|Doesn't it look divine?|
semi-sweet chocolate chips (I'll explain amount later)
cookie sheet lined with wax or parchment paper
Pour sugar, water, and butter into a heavy-bottom sauce pan. Cutting the butter into chunks helps with the melting process.
Heat on med-high and stir constantly. Even when it looks a little scary like this:
keep stirring. Don't scrape down the sides of the pot. Just sit there and stir. It will get foamy and that's okay. It will eventually start to turn colors. You want a nice amber color. Once it starts to turn colors, it will turn amber rather quickly. Pour onto the paper-lined cookie sheet. Do not scrape the sides of the pot! Scraping during the cooking process or while pouring it out will cause the toffee to crystallize and it is not a pleasant thing. You may have to help it along after it's poured by spreading it out a bit.

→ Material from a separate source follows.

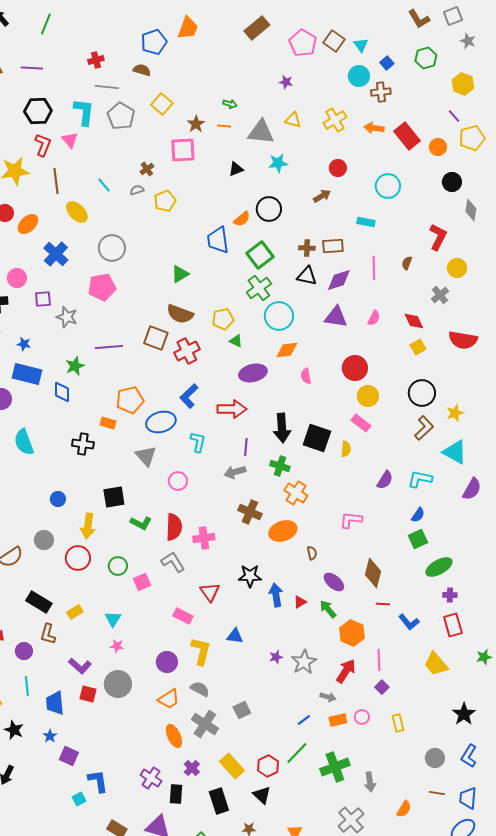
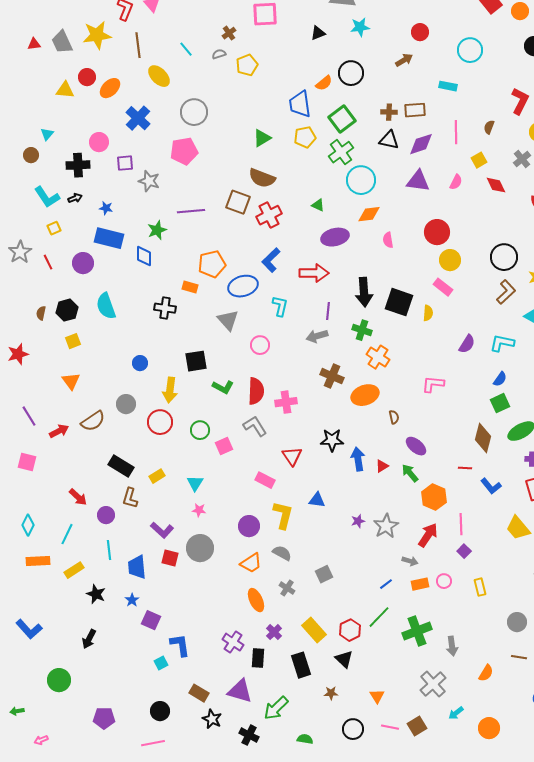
yellow pentagon: (223, 319) -> (305, 137), moved
yellow square: (418, 347) -> (479, 160), moved
brown diamond: (373, 573) -> (483, 438), moved
gray cross: (205, 724) -> (287, 588), size x0.6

Let it sit for about 10 minutes. While it's still warm, sprinkle chocolate chips on top. You really have to eyeball it and it depends on how much chocolate you want on the finished product. I like a little more toffee than chocolate. My husband likes a little more chocolate than toffee. When I make it to give away it pretty much looks like this:
Let the chocolate sit for about 5-10 minutes. You want the chocolate to melt. You can tell it's ready when the chocolate looks shiny. When it's melted, spread the chocolate around with a butter knife or spatula. If it needs a little help, place the pan the oven or on top of a running dishwasher. The oven will help trap the heat from the toffee and the dishwasher will help keep it warm.
Let sit for a few hours. I usually make this right before bed then let it harden overnight. Break into pieces then enjoy!